Onderwerp: Bezoek-historie

RSJ 07/2176/SGA, 17 augustus 2007, schorsing
Uitspraakdatum:17-08-2007

Dit onderwerp bevat de volgende rubrieken.

Uitspraak

Nummer: 07/2176/SGA

Betreft: [klager] datum: 17 augustus 2007

De voorzitter van de beroepscommissie als bedoeld in artikel 69, tweede lid, van de Penitentiaire beginselenwet (Pbw) heeft kennisgenomen van een bij het secretariaat van de Raad ingekomen verzoekschrift van

[...], verder verzoeker te noemen, verblijvende in de locatie Zuyderbos te Heerhugowaard.

Verzoeker vraagt om schorsing, met toepassing van artikel 66, eerste lid Pbw, van de (verdere) tenuitvoerlegging van de beslissing van de directeur van voormelde locatie van 13 augustus 2007, inhoudende de oplegging van een disciplinaire straf van
zeven
dagen opsluiting in een strafcel, geheel voorwaardelijk, in afwachting van de uitslag van een herhalingsonderzoek naar aanleiding van een positieve urinecontrole.

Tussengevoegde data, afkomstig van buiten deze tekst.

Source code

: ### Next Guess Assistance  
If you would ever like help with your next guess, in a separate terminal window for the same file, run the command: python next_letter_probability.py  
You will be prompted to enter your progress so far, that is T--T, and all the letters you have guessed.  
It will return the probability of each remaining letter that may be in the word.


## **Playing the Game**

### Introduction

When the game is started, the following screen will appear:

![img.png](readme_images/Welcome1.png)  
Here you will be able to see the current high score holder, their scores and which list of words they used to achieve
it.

De voorzitter heeft voorts kennisgenomen van de schriftelijke inlichtingen van de secretaris van de beklagcommissie van 16 augustus 2007 en van de schriftelijke inlichtingen van de directeur d.d. 16 augustus 2007.

1. De beoordeling
Uit de inlichtingen van de secretaris van voormelde beklagcommissie komt naar voren dat (nog) geen klaagschrift van verzoeker is ontvangen. Verzoeker heeft in zijn schorsingsverzoek te kennen gegeven een klaagschrift te hebben ingediend. De ervaring
leert dat het enige dagen kan duren voor een klaagschrift bij de beklagcommissie ontvangen is. Gezien het voorstaande acht de voorzitter aannemelijk dat een klaagschrift is ingediend zodat verzoeker zal worden ontvangen in zijn verzoek.

Uit de inlichtingen van de directeur komt naar voren dat de opgelegde disciplinaire straf voorwaardelijk is opgelegd en dat de tenuitvoerlegging daarvan afhankelijk is gesteld van de uitslag van het herhalingsonderzoek.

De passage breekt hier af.